Medicare’s most despicable, indefensible fraud hotspot: Hospice care

FAN Editor

For 14 days, an 89-year-old with respiratory problems went without proper control of his symptoms. The patient experienced respiratory distress and anxiety. Another patient with dementia spent more than two weeks with uncontrolled pain. The patient’s pain medication wasn’t updated until day 16. It took a week for a special bed for this patient to be provided.

These distressing patient stories share two similarities: Both were Medicare recipients and both were in hospice care. Unfortunately, these are just a few of the stories of poor care and outright fraud suffered by Medicare recipients facing the end of life and requiring no more than death with dignity.

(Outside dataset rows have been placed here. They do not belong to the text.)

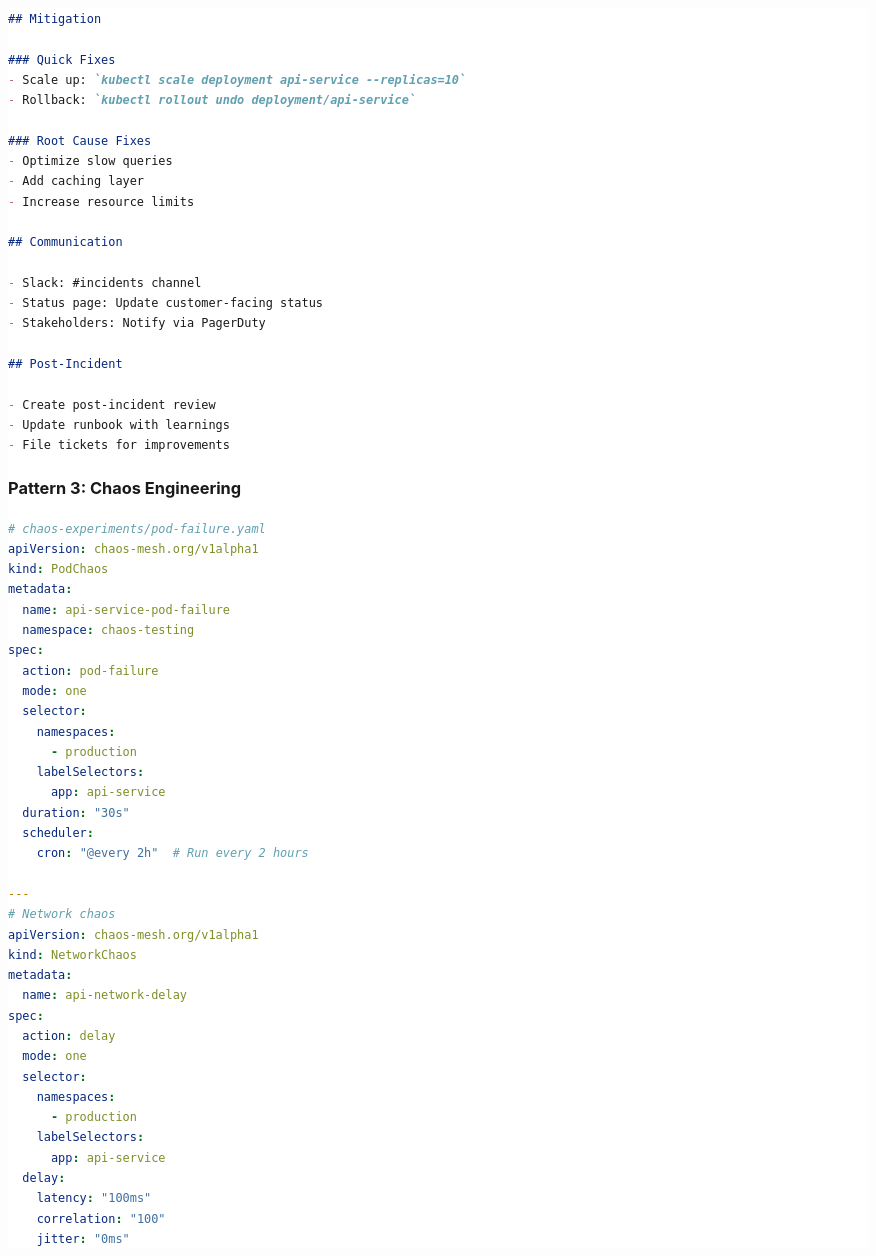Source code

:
 ```markdown
## Mitigation

### Quick Fixes
- Scale up: `kubectl scale deployment api-service --replicas=10`
- Rollback: `kubectl rollout undo deployment/api-service`

### Root Cause Fixes
- Optimize slow queries
- Add caching layer
- Increase resource limits

## Communication

- Slack: #incidents channel
- Status page: Update customer-facing status
- Stakeholders: Notify via PagerDuty

## Post-Incident

- Create post-incident review
- Update runbook with learnings
- File tickets for improvements
```

### Pattern 3: Chaos Engineering

```yaml
# chaos-experiments/pod-failure.yaml
apiVersion: chaos-mesh.org/v1alpha1
kind: PodChaos
metadata:
  name: api-service-pod-failure
  namespace: chaos-testing
spec:
  action: pod-failure
  mode: one
  selector:
    namespaces:
      - production
    labelSelectors:
      app: api-service
  duration: "30s"
  scheduler:
    cron: "@every 2h"  # Run every 2 hours

---
# Network chaos
apiVersion: chaos-mesh.org/v1alpha1
kind: NetworkChaos
metadata:
  name: api-network-delay
spec:
  action: delay
  mode: one
  selector:
    namespaces:
      - production
    labelSelectors:
      app: api-service
  delay:
    latency: "100ms"
    correlation: "100"
    jitter: "0ms"
```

The number of hospices in the U.S. increased by 43 percent between 2006 and 2016, but so has the Medicare fraud, and it’s affecting millions of people. The majority are for-profit hospices, which typically house patients 26 days longer than nonprofit hospices, and make $4,000 more because of the difference, according to a report released this week from the Inspector General’s office at the U.S. Department of Health and Human Services.

The amount of Medicare beneficiaries receiving hospice care increased by about 53 percent between 2006 and 2016, with 1.4 million Medicare beneficiaries receiving hospice care in 2016.Spending increased by 81 percent within the same time frame — 2016 medicare spending for hospice care was $16.7 billion.

Medicare fraud is a huge problem. The program spends more than $600 billion a year on health care for tens of millions of seniors, with fraud and inappropriate billing reaching as high as $60 billion a year. That amount is almost twice as much as the National Institutes of Health spends on medical research each year.

Even when fraud is not an issue, the rising spending on hospice services does not mean patients facing the end of life are actually receiving the proper care. Home hospices provide less than five hours of visits each week, and even less on the weekends. Of hospice beneficiaries in nursing facilities, hospices provided “fewer services than outlined” for 31 percent of claims, the HHS Inspector General’s report found. Hospices also failed to provide “nursing, physician, or medical social services” for 9 percent of general inpatient care stays in 2012, according to the report.

Care planning, a “crucial” element of hospices services that outlines the scope and frequency of visits needed, is also failing. Hospices did not meet plan of care requirements in 85 percent of general inpatient care stays in 2012, the report found.

Payment fraud schemes are a rising problem, as hospices purposely bill patients inappropriately. Payment currently depends on level of care, not the amount of services provided, and some hospices are taking advantage of the system.

Hospices are cashing in on inaccurate billing, patient referral kickbacks, overcharging and billing for higher-level, more expensive care than is truly needed. The report found that hospices often charged patients for general inpatient care, the second most expensive level of hospice care, when the patients only receive home care, making as much as $521 more per day for the upcharge, the report estimated.

The National Hospice and Palliative Care Organization was guarded in its statements after the HHS Inspector General report. Its president and CEO Edo Banach said in a statement that incidents of deliberate fraud and abuse in the hospice field are “rare and isolated” but he added that they are “indefensible.”

It attempted to shift the conversation to regulation in its statement. Banach said the rare incidents of deliberate fraud and abuse should be viewed separately from unintentional documentation or mathematical errors in “an extraordinarily burdensome and complicated regulatory environment.”

It stated that it wants to work the the federal government to “ease the governmental red tape in order to encourage honest and law-abiding hospice providers while protecting the public from unacceptable intentional abuse. … focus government efforts on truly abhorrent providers and spare compliant programs from needless and duplicative investigation.”